The Libby Asbestos Superfund Advisory Team still struggles to fill a staff position that its local members assert should pay more than what the state is offering.

Two rounds of applicants have produced only one far-and-away preferred candidate, who seeks $10,000 more than the maximum $64,850 the job’s classification allows.

The five-person team, established last May in Senate Bill 315, provides oversight of the Libby Asbestos Superfund site as the Montana Department of Environmental Quality assumes management of the site by January 2020.

The staff position, called a liaison, is intended to coordinate among county, state and federal agencies and to report to the advisory team. Though Lincoln County is tasked with recruiting, the person will be an employee of the DEQ.

The preferred candidate, whose name has not been revealed, arose from the first round of about two dozen applications that resulted in three interviews.

Noah Pyle of the Asbestos Resource Program, among those screening applicants, described the preferred candidate at the July 11 County Commission meeting as someone who “currently works in and around the project” — experience that makes him especially desirable.

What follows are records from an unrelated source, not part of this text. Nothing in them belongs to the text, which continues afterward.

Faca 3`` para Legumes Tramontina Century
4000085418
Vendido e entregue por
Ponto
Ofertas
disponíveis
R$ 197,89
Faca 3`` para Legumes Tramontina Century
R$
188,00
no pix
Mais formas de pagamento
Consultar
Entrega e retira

He would still be interested in the position if the pay could be increased, Pyle said.

The pay issue was raised at a meeting of the Advisory Team on June 28 in Libby. Tom Livers, DEQ director and Advisory Team chair, said he was hesitant to reclassify the job, or to make an exception, due to concern about other state employees doing comparable work for less money.

Commissioner Mark Peck, who also sits on the Advisory Team, has stated his belief that the job as intended doesn’t currently exist within the state’s classification system, and that it exceeds the expectations of its classification.

Livers, at the June 28 meeting, said the DEQ would look into the matter to see what it could do, while the team members from Lincoln County said they would proceed with re-advertising the job.

The new advertisements produced 12 applicants, including the two others who interviewed in the first round. However, Pyle said at the June 11 commission meeting that the screening team “all independently came to the same recommendation of not offering interviews to any of the applicants.”

Pyle also shared with the commission eight ideas the DEQ provided on how to proceed with filling the liaison position, none of which included changing the state’s classification of the job and five of which would require amending the original legislation.

The ideas, described by DEQ administrator Jenny Chambers as “brainstorming options” that “are not necessarily universally supported” and would require further discussion, include eliminating the job, not requiring it to be based in Libby, and making it a Lincoln County job paid through the cleanup trust fund.

The topic was on the commission agenda for discussion only, so no decisions were made.